You can save anywhere from $500 to $5,000 per year, for up to 3 years. But it depends on the number of qualified employees you have. A qualified employee is somebody that makes over $5,000 a year, but less than $135,000 in 2022 ($150,000 in 2023). In other words, if you pay your employees too much or too little, they don’t help you qualify for the credit.
Automatic Enrollment Credit
You may also qualify for the Automatic Enrollment Credit.
When you set up your retirement plan and qualify for Retirement Plan Start-Up Tax Credit, if you add an auto-enrollment feature to your plan, you can receive up to an additional $500 tax credit per year, up to three years ($1,500 in savings.)
Keep in mind, you don’t qualify for either the Retirement Plan Start-up Tax Credit or Auto Enrollment Credit if you are the only employee of your company.
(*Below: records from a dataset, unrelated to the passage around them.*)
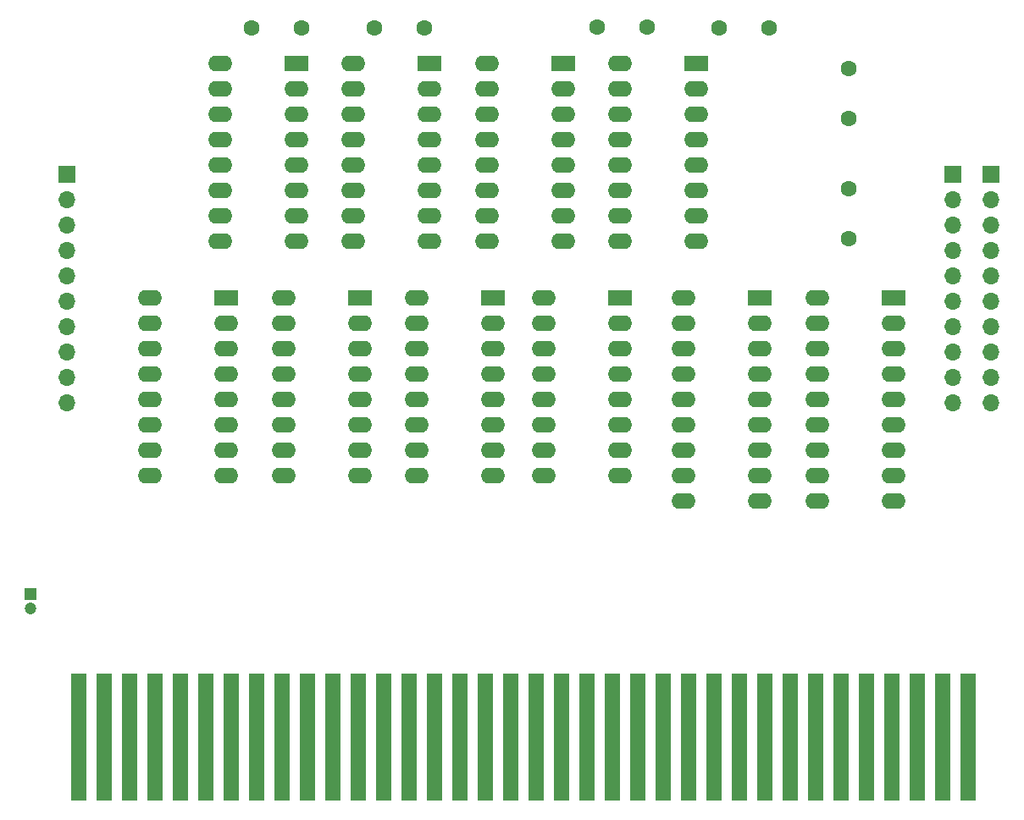
<source format=gbr>
%TF.GenerationSoftware,KiCad,Pcbnew,(6.0.7-1)-1*%
%TF.CreationDate,2022-10-12T18:13:29+11:00*%
%TF.ProjectId,CAT emulator,43415420-656d-4756-9c61-746f722e6b69,rev?*%
%TF.SameCoordinates,Original*%
%TF.FileFunction,Soldermask,Top*%
%TF.FilePolarity,Negative*%
%FSLAX46Y46*%
G04 Gerber Fmt 4.6, Leading zero omitted, Abs format (unit mm)*
G04 Created by KiCad (PCBNEW (6.0.7-1)-1) date 2022-10-12 18:13:29*
%MOMM*%
%LPD*%
G01*
G04 APERTURE LIST*
%ADD10R,2.400000X1.600000*%
%ADD11O,2.400000X1.600000*%
%ADD12C,1.600000*%
%ADD13R,1.700000X1.700000*%
%ADD14O,1.700000X1.700000*%
%ADD15R,1.500000X12.700000*%
%ADD16R,1.200000X1.200000*%
%ADD17C,1.200000*%
G04 APERTURE END LIST*
D10*
%TO.C,U5*%
X205740000Y-79375000D03*
D11*
X205740000Y-81915000D03*
X205740000Y-84455000D03*
X205740000Y-86995000D03*
X205740000Y-89535000D03*
X205740000Y-92075000D03*
X205740000Y-94615000D03*
X205740000Y-97155000D03*
X198120000Y-97155000D03*
X198120000Y-94615000D03*
X198120000Y-92075000D03*
X198120000Y-89535000D03*
X198120000Y-86995000D03*
X198120000Y-84455000D03*
X198120000Y-81915000D03*
X198120000Y-79375000D03*
%TD*%
D10*
%TO.C,U16*%
X199405000Y-55895000D03*
D11*
X199405000Y-58435000D03*
X199405000Y-60975000D03*
X199405000Y-63515000D03*
X199405000Y-66055000D03*
X199405000Y-68595000D03*
X199405000Y-71135000D03*
X199405000Y-73675000D03*
X191785000Y-73675000D03*
X191785000Y-71135000D03*
X191785000Y-68595000D03*
X191785000Y-66055000D03*
X191785000Y-63515000D03*
X191785000Y-60975000D03*
X191785000Y-58435000D03*
X191785000Y-55895000D03*
%TD*%
D12*
%TO.C,C4*%
X186610000Y-52324000D03*
X181610000Y-52324000D03*
%TD*%
D10*
%TO.C,U9*%
X232425000Y-79375000D03*
D11*
X232425000Y-81915000D03*
X232425000Y-84455000D03*
X232425000Y-86995000D03*
X232425000Y-89535000D03*
X232425000Y-92075000D03*
X232425000Y-94615000D03*
X232425000Y-97155000D03*
X232425000Y-99695000D03*
X224805000Y-99695000D03*
X224805000Y-97155000D03*
X224805000Y-94615000D03*
X224805000Y-92075000D03*
X224805000Y-89535000D03*
X224805000Y-86995000D03*
X224805000Y-84455000D03*
X224805000Y-81915000D03*
X224805000Y-79375000D03*
%TD*%
D12*
%TO.C,C13*%
X241300000Y-56428000D03*
X241300000Y-61428000D03*
%TD*%
D13*
%TO.C,J2*%
X163150000Y-67000000D03*
D14*
X163150000Y-69540000D03*
X163150000Y-72080000D03*
X163150000Y-74620000D03*
X163150000Y-77160000D03*
X163150000Y-79700000D03*
X163150000Y-82240000D03*
X163150000Y-84780000D03*
X163150000Y-87320000D03*
X163150000Y-89860000D03*
%TD*%
D10*
%TO.C,U1*%
X226075000Y-55895000D03*
D11*
X226075000Y-58435000D03*
X226075000Y-60975000D03*
X226075000Y-63515000D03*
X226075000Y-66055000D03*
X226075000Y-68595000D03*
X226075000Y-71135000D03*
X226075000Y-73675000D03*
X218455000Y-73675000D03*
X218455000Y-71135000D03*
X218455000Y-68595000D03*
X218455000Y-66055000D03*
X218455000Y-63515000D03*
X218455000Y-60975000D03*
X218455000Y-58435000D03*
X218455000Y-55895000D03*
%TD*%
D12*
%TO.C,C9*%
X221194000Y-52310000D03*
X216194000Y-52310000D03*
%TD*%
D15*
%TO.C,J1*%
X253250000Y-123297500D03*
X250710000Y-123297500D03*
X248170000Y-123297500D03*
X245630000Y-123297500D03*
X243090000Y-123297500D03*
X240550000Y-123297500D03*
X238010000Y-123297500D03*
X235470000Y-123297500D03*
X232930000Y-123297500D03*
X230390000Y-123297500D03*
X227850000Y-123297500D03*
X225310000Y-123297500D03*
X222770000Y-123297500D03*
X220230000Y-123297500D03*
X217690000Y-123297500D03*
X215150000Y-123297500D03*
X212610000Y-123297500D03*
X210070000Y-123297500D03*
X207530000Y-123297500D03*
X204990000Y-123297500D03*
X202450000Y-123297500D03*
X199910000Y-123297500D03*
X197370000Y-123297500D03*
X194830000Y-123297500D03*
X192290000Y-123297500D03*
X189750000Y-123297500D03*
X187210000Y-123297500D03*
X184670000Y-123297500D03*
X182130000Y-123297500D03*
X179590000Y-123297500D03*
X177050000Y-123297500D03*
X174510000Y-123297500D03*
X171970000Y-123297500D03*
X169430000Y-123297500D03*
X166890000Y-123297500D03*
X164350000Y-123297500D03*
%TD*%
D13*
%TO.C,J4*%
X251750000Y-67000000D03*
D14*
X251750000Y-69540000D03*
X251750000Y-72080000D03*
X251750000Y-74620000D03*
X251750000Y-77160000D03*
X251750000Y-79700000D03*
X251750000Y-82240000D03*
X251750000Y-84780000D03*
X251750000Y-87320000D03*
X251750000Y-89860000D03*
%TD*%
D10*
%TO.C,U17*%
X186070000Y-55895000D03*
D11*
X186070000Y-58435000D03*
X186070000Y-60975000D03*
X186070000Y-63515000D03*
X186070000Y-66055000D03*
X186070000Y-68595000D03*
X186070000Y-71135000D03*
X186070000Y-73675000D03*
X178450000Y-73675000D03*
X178450000Y-71135000D03*
X178450000Y-68595000D03*
X178450000Y-66055000D03*
X178450000Y-63515000D03*
X178450000Y-60975000D03*
X178450000Y-58435000D03*
X178450000Y-55895000D03*
%TD*%
D10*
%TO.C,U8*%
X245760000Y-79385000D03*
D11*
X245760000Y-81925000D03*
X245760000Y-84465000D03*
X245760000Y-87005000D03*
X245760000Y-89545000D03*
X245760000Y-92085000D03*
X245760000Y-94625000D03*
X245760000Y-97165000D03*
X245760000Y-99705000D03*
X238140000Y-99705000D03*
X238140000Y-97165000D03*
X238140000Y-94625000D03*
X238140000Y-92085000D03*
X238140000Y-89545000D03*
X238140000Y-87005000D03*
X238140000Y-84465000D03*
X238140000Y-81925000D03*
X238140000Y-79385000D03*
%TD*%
D10*
%TO.C,U7*%
X179070000Y-79375000D03*
D11*
X179070000Y-81915000D03*
X179070000Y-84455000D03*
X179070000Y-86995000D03*
X179070000Y-89535000D03*
X179070000Y-92075000D03*
X179070000Y-94615000D03*
X179070000Y-97155000D03*
X171450000Y-97155000D03*
X171450000Y-94615000D03*
X171450000Y-92075000D03*
X171450000Y-89535000D03*
X171450000Y-86995000D03*
X171450000Y-84455000D03*
X171450000Y-81915000D03*
X171450000Y-79375000D03*
%TD*%
D10*
%TO.C,U6*%
X192420000Y-79390000D03*
D11*
X192420000Y-81930000D03*
X192420000Y-84470000D03*
X192420000Y-87010000D03*
X192420000Y-89550000D03*
X192420000Y-92090000D03*
X192420000Y-94630000D03*
X192420000Y-97170000D03*
X184800000Y-97170000D03*
X184800000Y-94630000D03*
X184800000Y-92090000D03*
X184800000Y-89550000D03*
X184800000Y-87010000D03*
X184800000Y-84470000D03*
X184800000Y-81930000D03*
X184800000Y-79390000D03*
%TD*%
D12*
%TO.C,C6*%
X198882000Y-52324000D03*
X193882000Y-52324000D03*
%TD*%
%TO.C,C11*%
X228346000Y-52324000D03*
X233346000Y-52324000D03*
%TD*%
%TO.C,C12*%
X241300000Y-73406000D03*
X241300000Y-68406000D03*
%TD*%
D10*
%TO.C,U4*%
X218440000Y-79375000D03*
D11*
X218440000Y-81915000D03*
X218440000Y-84455000D03*
X218440000Y-86995000D03*
X218440000Y-89535000D03*
X218440000Y-92075000D03*
X218440000Y-94615000D03*
X218440000Y-97155000D03*
X210820000Y-97155000D03*
X210820000Y-94615000D03*
X210820000Y-92075000D03*
X210820000Y-89535000D03*
X210820000Y-86995000D03*
X210820000Y-84455000D03*
X210820000Y-81915000D03*
X210820000Y-79375000D03*
%TD*%
D16*
%TO.C,C1*%
X159512000Y-108966000D03*
D17*
X159512000Y-110466000D03*
%TD*%
D13*
%TO.C,J3*%
X255550000Y-67000000D03*
D14*
X255550000Y-69540000D03*
X255550000Y-72080000D03*
X255550000Y-74620000D03*
X255550000Y-77160000D03*
X255550000Y-79700000D03*
X255550000Y-82240000D03*
X255550000Y-84780000D03*
X255550000Y-87320000D03*
X255550000Y-89860000D03*
%TD*%
D10*
%TO.C,U2*%
X212740000Y-55895000D03*
D11*
X212740000Y-58435000D03*
X212740000Y-60975000D03*
X212740000Y-63515000D03*
X212740000Y-66055000D03*
X212740000Y-68595000D03*
X212740000Y-71135000D03*
X212740000Y-73675000D03*
X205120000Y-73675000D03*
X205120000Y-71135000D03*
X205120000Y-68595000D03*
X205120000Y-66055000D03*
X205120000Y-63515000D03*
X205120000Y-60975000D03*
X205120000Y-58435000D03*
X205120000Y-55895000D03*
%TD*%
M02*

</source>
In other words, you must be employing others to qualify.
Converting to a Roth IRA
Based on your income in 2022, you may want to consider converting your 401(k) or Traditional IRA to a Roth IRA.
A quick recap on how Traditional IRAs, 401(k)s, and Roth IRAs. With Traditional IRAs and 401(k)s you get a deduction when you put the money in the retirement plan but only pay tax on it (plus the growth) when you take it out.
Roth IRAs you don’t get a deduction when you put the money in, but you pay no tax on it or the growth when you take it out. Here’s a simple chart:
|Type of Retirement plan
|Deduction or Not
|When you pay tax
|Traditional IRA / 401(k)
|Deduction when you contribute
|Pay tax when you take money out
|No deduction when you contribute
|No tax when you take money out
The first thing you should know is that when you convert your Traditional IRA or 401(k) to a Roth IRA you pay tax on the entire conversion. So, before converting anything into a Roth IRA you need to weigh the pros and cons.
Pros of Converting to a Roth IRA:
- There are no requirement minimum distributions (RMDs) requirements for Roth IRAs (an RMD is when the government makes you take money out of your retirement account when you’re older than 72)
- Current tax rates are lower, due to Trump’s Tax Reform from 2017 (they are sent to expire in 2024 & 2025.) So even though you are paying tax on the conversion now, it would potentially be at a lower tax rate than in the future
- Due to terrible stock market decline in 2022, your taxable conversion may be less now than in later years.
Cons of Converting to a Roth IRA:
- You will have to pay tax on any amount you convert to a Roth IRA.
- Once you’ve converted your money into a Roth IRA, you must wait 5 years after the conversion to access your money, penalty free.
- Converting your money into a Roth IRA may push you into a higher tax bracket.
Roth IRA conversions are very, very technical, so we advise you to talk to both your CPA and financial planner before making this conversion (in fact, make sure they both talk to each other first.)
Setting up retirement plans are a good money strategy for most business owners, since it forces you to save and avoid paying the IRS at the same time. As mentioned, if you haven’t set one up before, this may be a good time to start. If you have employees and are thinking of setting one up for the tax credits, make sure to reach out to a CPA or tax professional to make sure you qualify.